## About this task:
In the entries below, count each line where "lines" appears. Give the total and nothing more.

Records excerpted from a collection:
+++++

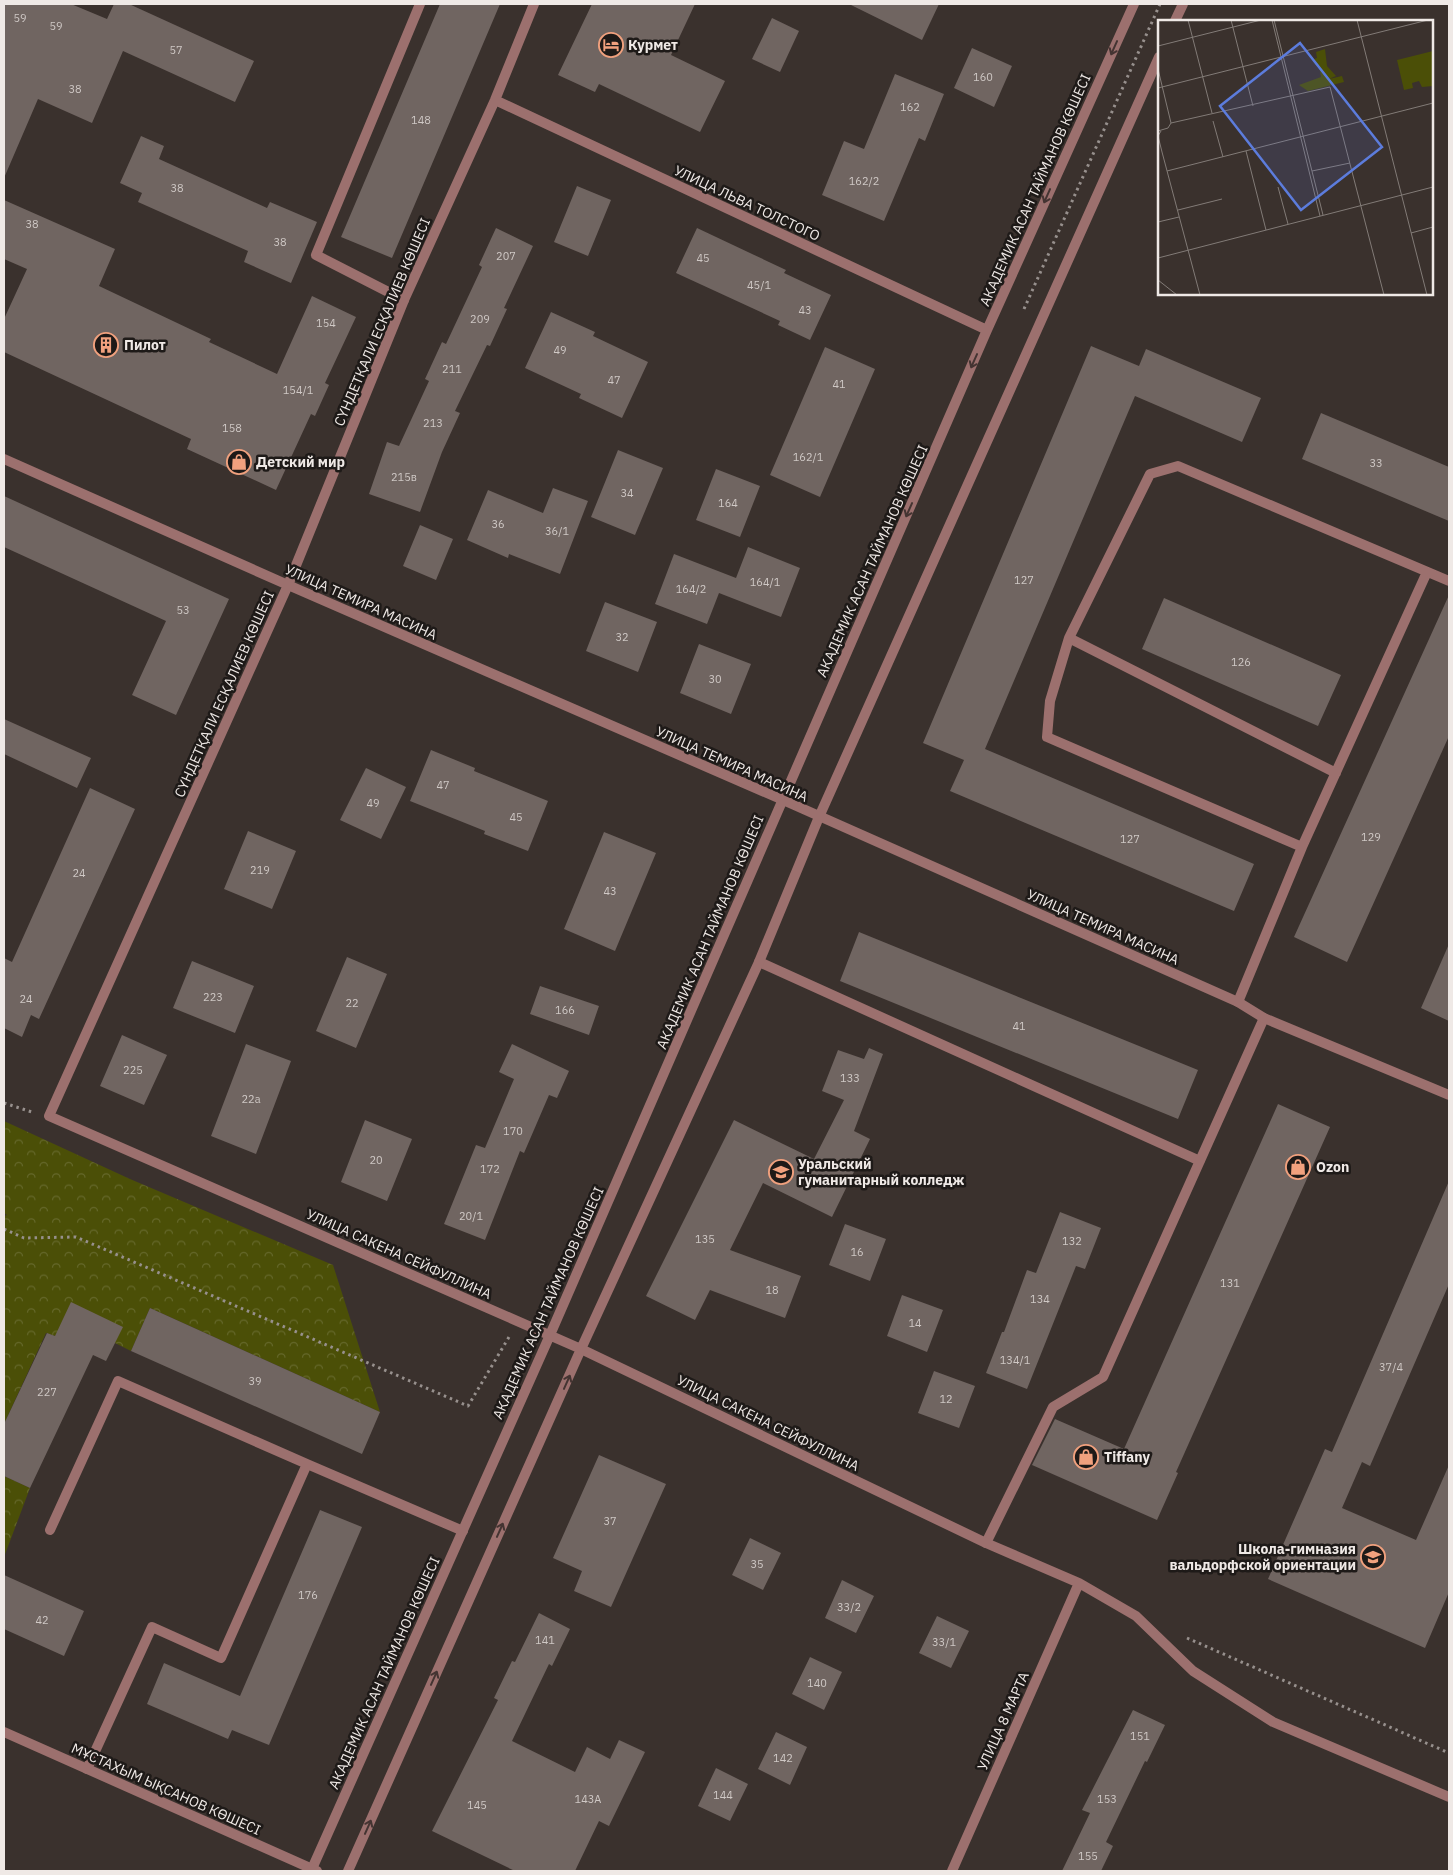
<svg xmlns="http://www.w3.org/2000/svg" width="1453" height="1875" viewBox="0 0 1453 1875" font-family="'IBM Plex Sans',sans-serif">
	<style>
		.forest { fill: url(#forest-crowns) }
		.building { fill: #706561 }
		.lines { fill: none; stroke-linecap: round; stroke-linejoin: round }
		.path { stroke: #97908d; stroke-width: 3; stroke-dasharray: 2.5 4; stroke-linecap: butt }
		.service { stroke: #9c706e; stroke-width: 10 }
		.minor { stroke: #9c706e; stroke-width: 10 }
		.tertiary { stroke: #9c706e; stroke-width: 10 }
		.oneway { stroke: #443432 }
		.labels { text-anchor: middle; stroke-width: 5; stroke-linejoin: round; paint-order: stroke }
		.number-label { font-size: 11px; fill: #cfc8c5 }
		.poi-label { font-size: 14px; font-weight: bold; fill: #efe9e6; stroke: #1e1a18; text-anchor: start }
		.street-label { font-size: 14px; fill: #efe9e6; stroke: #1e1a18 }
		.inset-road { fill: none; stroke: #827b77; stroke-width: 1 }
		.view { fill: #5c7cdc; fill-opacity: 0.15; stroke: #5c7cdc; stroke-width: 2.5 }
		.inset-edge { fill: none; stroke: #efe9e6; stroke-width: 2.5 }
	</style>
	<defs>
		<pattern id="forest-crowns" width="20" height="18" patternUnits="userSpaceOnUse" patternTransform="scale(1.25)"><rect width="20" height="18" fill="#4b4f07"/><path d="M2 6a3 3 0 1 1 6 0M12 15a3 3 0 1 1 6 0" fill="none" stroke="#65682b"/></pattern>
	</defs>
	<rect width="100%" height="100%" fill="#3a312d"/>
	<path class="forest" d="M4,1121L130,1179L333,1265L380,1412L150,1308L131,1351L115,1343L55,1336L46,1333L4,1424V1216L7,1215L4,1213Z
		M4,1476L30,1488L4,1557Z"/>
	<path class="building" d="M4,4H71L107,19L114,4H129L254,61L235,102L123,51L92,123L38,99L4,178Z
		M440,4H500L392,258L341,237Z
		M592,4H695L671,55L725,81L700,132L599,84L595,92L558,75Z
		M849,4H939L922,40Z
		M772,18L799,31L780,72L752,59Z
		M972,48L1012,66L994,107L954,88Z
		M895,74L944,94L925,141L919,138L884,221L822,195L844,141L864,149Z
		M141,136L164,146L159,159L267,208L270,202L317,222L291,283L244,262L248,251L138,202L142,193L120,183Z
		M577,186L611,200L588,256L554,242Z
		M4,200L115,249L99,286L211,339L209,342L277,374L312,296L356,317L325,383L329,385L315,416L311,414L276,490L187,449L191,439L4,352V319L27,269L4,259Z
		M496,228L533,246L504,308L507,309L490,346L487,345L455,411L460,413L442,452L420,512L369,494L387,442L399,446L429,381L425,379L442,342L446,344L482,267L479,265Z
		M697,228L786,270L784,273L831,295L810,340L778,325L780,321L676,273Z
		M551,312L595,332L593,336L648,362L622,418L579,398L581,394L525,368Z
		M1091,346L1139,366L1146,349L1261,398L1242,442L1135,396L985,749L1254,864L1234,911L950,791L964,760L923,743Z
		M825,347L875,369L820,497L770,475Z
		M1321,413L1449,467V521L1302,459Z
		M618,450L663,468L635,535L591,517Z
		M716,469L760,486L740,537L696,520Z
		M553,488L588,501L560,574L509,554L508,558L467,540L488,490L543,513Z
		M4,496L229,599L176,715L132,695L166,621L4,547Z
		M420,525L453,539L436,580L403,566Z
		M748,547L800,568L781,617L719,593L707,624L655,604L674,554L736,578Z
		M1449,595V736L1347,962L1294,937Z
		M1164,598L1341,675L1318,726L1142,649Z
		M605,602L657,622L638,672L586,651Z
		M699,644L751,664L731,714L680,693Z
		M4,719L91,758L77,788L4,754Z
		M431,750L475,768L474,771L548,801L528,851L484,834L485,831L410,801Z
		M366,768L406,787L381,839L340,820Z
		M90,788L135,809L39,1019L31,1015L22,1037L4,1028V958L12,962Z
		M248,831L296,851L272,909L224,889Z
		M604,832L656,853L615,951L564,929Z
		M859,932L1198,1070L1178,1119L840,981Z
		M1449,944V1021L1421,1008Z
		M347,957L387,974L356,1048L316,1031Z
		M192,961L254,986L235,1033L173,1008Z
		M540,986L599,1006L589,1035L530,1014Z
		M122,1035L167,1055L144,1105L100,1086Z
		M246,1044L291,1061L256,1154L211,1136Z
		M512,1044L569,1071L557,1098L549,1095L524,1153L520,1151L485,1240L444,1224L476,1145L485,1148L514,1079L499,1072Z
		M869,1048L883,1054L854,1131L870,1139L832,1217L763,1183L730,1250L801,1276L785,1318L710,1290L695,1320L646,1296L734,1120L814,1159L844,1100L822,1091L838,1050L864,1059Z
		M1278,1104L1330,1127L1176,1472L1178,1473L1157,1520L1032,1465L1055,1419L1124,1449Z
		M365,1120L412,1139L387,1201L341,1182Z
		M1449,1181V1284L1370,1466L1362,1462L1342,1508L1416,1540L1449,1465V1592L1425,1648L1268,1579L1325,1449L1332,1452Z
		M1060,1212L1101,1228L1085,1269L1076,1266L1027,1389L986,1373L1002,1332H1004L1027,1270L1036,1273Z
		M845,1224L886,1239L870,1281L829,1265Z
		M902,1295L943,1310L927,1352L887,1336Z
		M71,1302L123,1327L106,1361L93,1355L30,1488L4,1476V1424L47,1333L55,1336Z
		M150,1308L380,1412L362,1454L131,1351Z
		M934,1371L975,1386L959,1428L918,1413Z
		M599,1455L666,1484L611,1607L574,1591L582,1571L553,1558Z
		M320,1510L362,1527L269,1745L232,1730L228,1739L147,1704L164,1663L240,1696Z
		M750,1538L781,1553L763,1590L732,1575Z
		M4,1575L84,1611L64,1656L4,1629Z
		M842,1580L874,1596L856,1633L825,1618Z
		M539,1613L570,1629L552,1666L549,1664L512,1741L575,1772L587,1747L610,1759L619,1740L645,1752L609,1826L599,1821L575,1871H515L432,1831L498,1700L494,1698L512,1661L515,1662Z
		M937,1616L969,1631L951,1668L919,1653Z
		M810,1657L842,1672L824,1710L792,1694Z
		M1133,1710L1165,1725L1147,1762L1145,1761L1106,1842L1113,1846L1101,1871H1062L1090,1813L1082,1810Z
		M776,1732L807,1747L790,1785L758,1769Z
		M716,1768L748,1784L730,1821L698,1806Z"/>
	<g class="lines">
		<path class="path" d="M1024,309L1160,4
			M4,1103L32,1112
			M4,1229L24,1238L76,1237L468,1406L509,1337
			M1187,1638L1449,1753"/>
		<path class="service" d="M404,300L316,255L420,4
			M1069,638L1336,773
			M1302,847L1427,572
			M759,962L1200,1161
			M1238,1002L1302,847L1047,737L1050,701L1069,638L1150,474L1178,466L1449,581
			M50,1530L118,1381L307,1464
			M986,1543L1053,1407L1103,1377L1264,1018
			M87,1769L152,1627L221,1658L307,1464L463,1531"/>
		<path class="minor" d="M534,4L495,100L404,300L288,585L49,1116L581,1349L986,1543L1079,1583L1136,1616L1193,1671L1273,1722L1449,1797
			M1175,21L1183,4
			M495,100L987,330
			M4,459L288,585L783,800L1238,1002L1264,1018L1449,1095
			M311,1871L550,1335L987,330L1134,4
			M348,1871L581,1349L759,962L819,817L1159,57
			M952,1871L1079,1583"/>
		<path class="tertiary" d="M4,1732L317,1871"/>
	</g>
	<defs><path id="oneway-shaft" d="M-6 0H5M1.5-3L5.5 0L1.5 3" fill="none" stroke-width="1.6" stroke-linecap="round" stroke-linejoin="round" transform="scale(1.25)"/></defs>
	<g class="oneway">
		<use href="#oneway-shaft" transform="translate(1114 48) rotate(114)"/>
		<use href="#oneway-shaft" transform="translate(1047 196) rotate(114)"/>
		<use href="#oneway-shaft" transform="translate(974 361) rotate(114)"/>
		<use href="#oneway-shaft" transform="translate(909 510) rotate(114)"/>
		<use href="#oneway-shaft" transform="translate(567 1382) rotate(-66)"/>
		<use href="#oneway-shaft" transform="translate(500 1530) rotate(-66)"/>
		<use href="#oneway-shaft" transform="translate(434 1678) rotate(-66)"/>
		<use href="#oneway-shaft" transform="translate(368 1827) rotate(-66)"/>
	</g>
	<defs>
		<symbol id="hotel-ring" viewBox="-11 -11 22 22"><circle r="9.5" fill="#1e1a18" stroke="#f1a17e" stroke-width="1.5"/><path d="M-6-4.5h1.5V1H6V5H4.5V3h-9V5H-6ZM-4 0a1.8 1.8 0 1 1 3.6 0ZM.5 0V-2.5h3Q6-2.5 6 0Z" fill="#f1a17e"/></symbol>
		<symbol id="building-ring" viewBox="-11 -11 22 22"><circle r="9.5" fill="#1e1a18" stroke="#f1a17e" stroke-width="1.5"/><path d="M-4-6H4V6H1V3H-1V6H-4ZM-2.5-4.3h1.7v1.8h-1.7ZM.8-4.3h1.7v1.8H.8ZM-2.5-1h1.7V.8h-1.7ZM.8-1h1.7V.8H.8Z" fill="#f1a17e"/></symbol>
		<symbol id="shop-ring" viewBox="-11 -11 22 22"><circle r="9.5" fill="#1e1a18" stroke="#f1a17e" stroke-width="1.5"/><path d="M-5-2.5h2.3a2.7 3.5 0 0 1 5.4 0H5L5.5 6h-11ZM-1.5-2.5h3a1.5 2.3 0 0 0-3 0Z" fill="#f1a17e"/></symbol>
		<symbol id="university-ring" viewBox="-11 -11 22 22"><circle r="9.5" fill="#1e1a18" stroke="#f1a17e" stroke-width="1.5"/><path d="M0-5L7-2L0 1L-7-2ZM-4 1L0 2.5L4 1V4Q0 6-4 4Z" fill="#f1a17e"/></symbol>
		<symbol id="school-ring" viewBox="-11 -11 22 22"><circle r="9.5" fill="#1e1a18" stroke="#f1a17e" stroke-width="1.5"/><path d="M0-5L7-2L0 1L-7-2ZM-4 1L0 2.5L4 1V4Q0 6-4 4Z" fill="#f1a17e"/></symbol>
	</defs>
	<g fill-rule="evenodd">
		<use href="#hotel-ring" x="597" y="31" width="28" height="28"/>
		<use href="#building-ring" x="92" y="331" width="28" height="28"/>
		<use href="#shop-ring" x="225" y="448" width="28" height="28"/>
		<use href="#shop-ring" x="1284" y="1153" width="28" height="28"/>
		<use href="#university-ring" x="767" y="1158" width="28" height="28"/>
		<use href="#shop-ring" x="1072" y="1443" width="28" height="28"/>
		<use href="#school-ring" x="1359" y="1543" width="28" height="28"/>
	</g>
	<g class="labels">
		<g class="number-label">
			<text x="20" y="22">59</text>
			<text x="56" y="30">59</text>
			<text x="176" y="54">57</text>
			<text x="983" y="81">160</text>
			<text x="75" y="93">38</text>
			<text x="910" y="111">162</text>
			<text x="421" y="124">148</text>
			<text x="864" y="185">162/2</text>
			<text x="177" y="192">38</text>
			<text x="32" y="228">38</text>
			<text x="280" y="246">38</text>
			<text x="506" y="260">207</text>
			<text x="703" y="262">45</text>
			<text x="759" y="289">45/1</text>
			<text x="805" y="314">43</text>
			<text x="480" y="323">209</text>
			<text x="326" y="327">154</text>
			<text x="560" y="354">49</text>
			<text x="452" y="373">211</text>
			<text x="614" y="384">47</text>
			<text x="839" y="388">41</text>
			<text x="298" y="394">154/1</text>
			<text x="433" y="427">213</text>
			<text x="232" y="432">158</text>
			<text x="808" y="461">162/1</text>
			<text x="1376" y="467">33</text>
			<text x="404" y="481">215в</text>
			<text x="627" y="497">34</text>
			<text x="728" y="507">164</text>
			<text x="498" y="528">36</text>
			<text x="557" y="535">36/1</text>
			<text x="1024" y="584">127</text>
			<text x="765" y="586">164/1</text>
			<text x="691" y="593">164/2</text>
			<text x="183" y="614">53</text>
			<text x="622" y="641">32</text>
			<text x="1241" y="666">126</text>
			<text x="715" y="683">30</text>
			<text x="443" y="789">47</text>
			<text x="373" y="807">49</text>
			<text x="516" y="821">45</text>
			<text x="1371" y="841">129</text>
			<text x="1130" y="843">127</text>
			<text x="260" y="874">219</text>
			<text x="79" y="877">24</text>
			<text x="610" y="895">43</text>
			<text x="213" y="1001">223</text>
			<text x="26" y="1003">24</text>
			<text x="352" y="1007">22</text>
			<text x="565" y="1014">166</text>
			<text x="1019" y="1030">41</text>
			<text x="133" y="1074">225</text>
			<text x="850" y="1082">133</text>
			<text x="251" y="1103">22а</text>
			<text x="513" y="1135">170</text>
			<text x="376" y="1164">20</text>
			<text x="490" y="1173">172</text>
			<text x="471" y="1220">20/1</text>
			<text x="705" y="1243">135</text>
			<text x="1072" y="1245">132</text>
			<text x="857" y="1256">16</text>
			<text x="1230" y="1287">131</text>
			<text x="772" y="1294">18</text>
			<text x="1040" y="1303">134</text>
			<text x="915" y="1327">14</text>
			<text x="1015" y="1364">134/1</text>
			<text x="1391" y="1371">37/4</text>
			<text x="255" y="1385">39</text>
			<text x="47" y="1396">227</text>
			<text x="946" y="1403">12</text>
			<text x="610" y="1525">37</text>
			<text x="757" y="1568">35</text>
			<text x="308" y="1599">176</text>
			<text x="849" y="1611">33/2</text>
			<text x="42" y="1624">42</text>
			<text x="545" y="1644">141</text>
			<text x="944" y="1646">33/1</text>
			<text x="817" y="1687">140</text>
			<text x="1140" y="1740">151</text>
			<text x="783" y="1762">142</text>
			<text x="723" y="1799">144</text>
			<text x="588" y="1803">143А</text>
			<text x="1107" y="1803">153</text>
			<text x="477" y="1809">145</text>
			<text x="1088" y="1860">155</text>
		</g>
		<g class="poi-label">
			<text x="628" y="50">Курмет</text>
			<text x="124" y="350">Пилот</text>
			<text x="256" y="467">Детский мир</text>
			<text x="798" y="1169">Уральский<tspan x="798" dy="16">гуманитарный колледж</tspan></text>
			<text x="1316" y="1172">Ozon</text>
			<text x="1104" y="1462">Tiffany</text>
			<text x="1356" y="1554" text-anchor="end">Школа-гимназия<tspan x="1356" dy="16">вальдорфской ориентации</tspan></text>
		</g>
		<g class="street-label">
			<text transform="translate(1035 190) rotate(-66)" y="5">АКАДЕМИК АСАН ТАЙМАНОВ КӨШЕСІ</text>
			<text transform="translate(747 203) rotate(25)" y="5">УЛИЦА ЛЬВА ТОЛСТОГО</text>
			<text transform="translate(382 322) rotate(-67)" y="5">СҮНДЕТҚАЛИ ЕСҚАЛИЕВ КӨШЕСІ</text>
			<text transform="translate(872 561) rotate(-66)" y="5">АКАДЕМИК АСАН ТАЙМАНОВ КӨШЕСІ</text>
			<text transform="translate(361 602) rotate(24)" y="5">УЛИЦА ТЕМИРА МАСИНА</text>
			<text transform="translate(224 694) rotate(-66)" y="5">СҮНДЕТҚАЛИ ЕСҚАЛИЕВ КӨШЕСІ</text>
			<text transform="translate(732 764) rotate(24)" y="5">УЛИЦА ТЕМИРА МАСИНА</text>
			<text transform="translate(1103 927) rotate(24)" y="5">УЛИЦА ТЕМИРА МАСИНА</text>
			<text transform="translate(710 932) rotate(-67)" y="5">АКАДЕМИК АСАН ТАЙМАНОВ КӨШЕСІ</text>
			<text transform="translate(399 1254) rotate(24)" y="5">УЛИЦА САКЕНА СЕЙФУЛЛИНА</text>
			<text transform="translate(548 1303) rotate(-66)" y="5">АКАДЕМИК АСАН ТАЙМАНОВ КӨШЕСІ</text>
			<text transform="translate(768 1423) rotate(26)" y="5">УЛИЦА САКЕНА СЕЙФУЛЛИНА</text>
			<text transform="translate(384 1673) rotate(-66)" y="5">АКАДЕМИК АСАН ТАЙМАНОВ КӨШЕСІ</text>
			<text transform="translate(1003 1721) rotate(-66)" y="5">УЛИЦА 8 МАРТА</text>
			<text transform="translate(166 1789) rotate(24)" y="5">МҰСТАХЫМ ЫҚСАНОВ КӨШЕСІ</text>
		</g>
	</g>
	<g transform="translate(1158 20)">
		<rect width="275" height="275" fill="#3a312d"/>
		<path d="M275,31V66L264,67L261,61L254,63L255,68L246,70L239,40Z" fill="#4b4f07"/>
		<path d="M167,29L169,46L178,56L171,59L184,56L186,62L150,71L141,65L163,57L161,45H157L156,39L159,38L158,32Z" fill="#4b4f07"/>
		<path class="inset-road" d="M30,0L54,93M73,0L95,86M114,0L162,196M116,0L165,195M199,0L269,275M0,26L103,0M0,49L13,103M0,68L270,0M55,101L65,137M0,111L10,108L13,103L172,67L226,275M3,111L0,116L4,132L42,275M88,131L108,210M9,151L275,83M154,151L192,143M120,167L130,204M20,190L64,179M0,202L21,197M253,213L275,207M0,238L275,167M0,260L19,275"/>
		<path class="view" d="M142,23L224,127L143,190L62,86Z"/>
		<rect width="275" height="275" class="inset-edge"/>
	</g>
	<rect width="1453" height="1875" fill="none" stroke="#efe9e6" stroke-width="10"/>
</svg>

+++++

## Your solution:
2